Vidya: We have a very collaborative culture that is open to ideas and we believe in helping each other as much as possible. We leave egos at the door. Everyone here is very humble. The engineering leadership has an open door policy that listens and deeply cares about the team.
Dakota: Engineering culture at Wellframe is, above all, collaborative and humble. Improving patient outcomes through digital health is complicated, and it requires a lot of different skillsets— frontend, backend, devops, mobile, data science, and analytics all need to work closely together to pull it off well. There’s always another area of the platform to explore and someone willing to teach you about it.
What can a potential employee expect during the interview process?
Vidya: Our interview process starts with an initial tech screen to assess interest and technical fit. It is followed by a series of one on one interviews with engineers and the hiring manager of the team. We schedule the one on one interviews on the same day and candidates interviewing should expect the interviews to last anywhere from 2 to 3 hours.

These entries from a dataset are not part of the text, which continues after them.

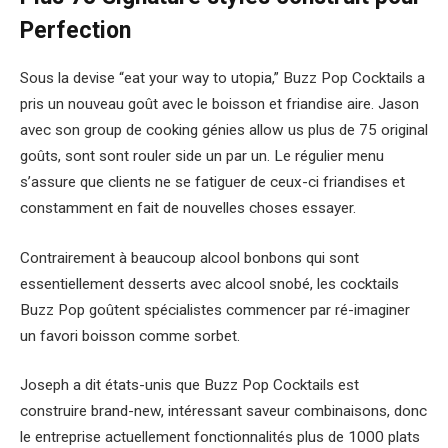
Perfection
Sous la devise “eat your way to utopia,” Buzz Pop Cocktails a
pris un nouveau goût avec le boisson et friandise aire. Jason
avec son group de cooking génies allow us plus de 75 original
goûts, sont sont rouler side un par un. Le régulier menu
s’assure que clients ne se fatiguer de ceux-ci friandises et
constamment en fait de nouvelles choses essayer.
Contrairement à beaucoup alcool bonbons qui sont
essentiellement desserts avec alcool snobé, les cocktails
Buzz Pop goûtent spécialistes commencer par ré-imaginer
un favori boisson comme sorbet.
Joseph a dit états-unis que Buzz Pop Cocktails est
construire brand-new, intéressant saveur combinaisons, donc
le entreprise actuellement fonctionnalités plus de 1000 plats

We look for passionate, curious engineers who love to work in a collaborative and humble environment.
Dakota: The typical interview process is a phone call and a brief technical screen via CoderPad. If there's mutual interest, that's followed by a round of one-on-one technical interviews with engineers from the team you'd be working on. There is a technical component to the in-person interviews, but we’re more interested in seeing your thought process than knowledge of a particular algorithm or framework. We also love to hear about what projects you’ve worked on and what problems you’ve passionate about solving.
Are you involved in any local tech organizations or Meetups?
Vidya: Not currently due to the pandemic, but really looking forward to getting back to this once in-person events are possible again!
Dakota: We’ve hosted a number of events in the healthtech space, including an annual summit on digital health transformation and workshops on design thinking for healthcare. A lot of folks attend local meetups and conferences for their favorite tech stacks as well, and we’re looking to sponsor some of these events as the city starts to open back up.
Rapid Fire Q&A
What’s on tap?
Nitro cold brew and various seltzer flavors (side note: the team really misses our Bevi)
Star Wars or Star Trek?
Star Wars
iPhone or Android?
Android
Coffee - hot or iced?
Hot
Favorite employee perk?
Remote work (even without a pandemic happening)
What TV show describes the engineering team’s culture?
Rick & Morty
What music is playing in your office?
Music tastes are eclectic, but there is a Jazz in the Background Spotify playlist they all seem to really enjoy
View from your office
Messiest goes to Rhonda McDonough, Software Engineering Manager: (she is learning several musical instruments while working from home)
Team Profiles


Dakota O'Dell is a senior full-stack software engineer at Wellframe. He has a background in medical technology and a passion for using data to improve the delivery of healthcare. When not pushing code, Dakota enjoys hiking.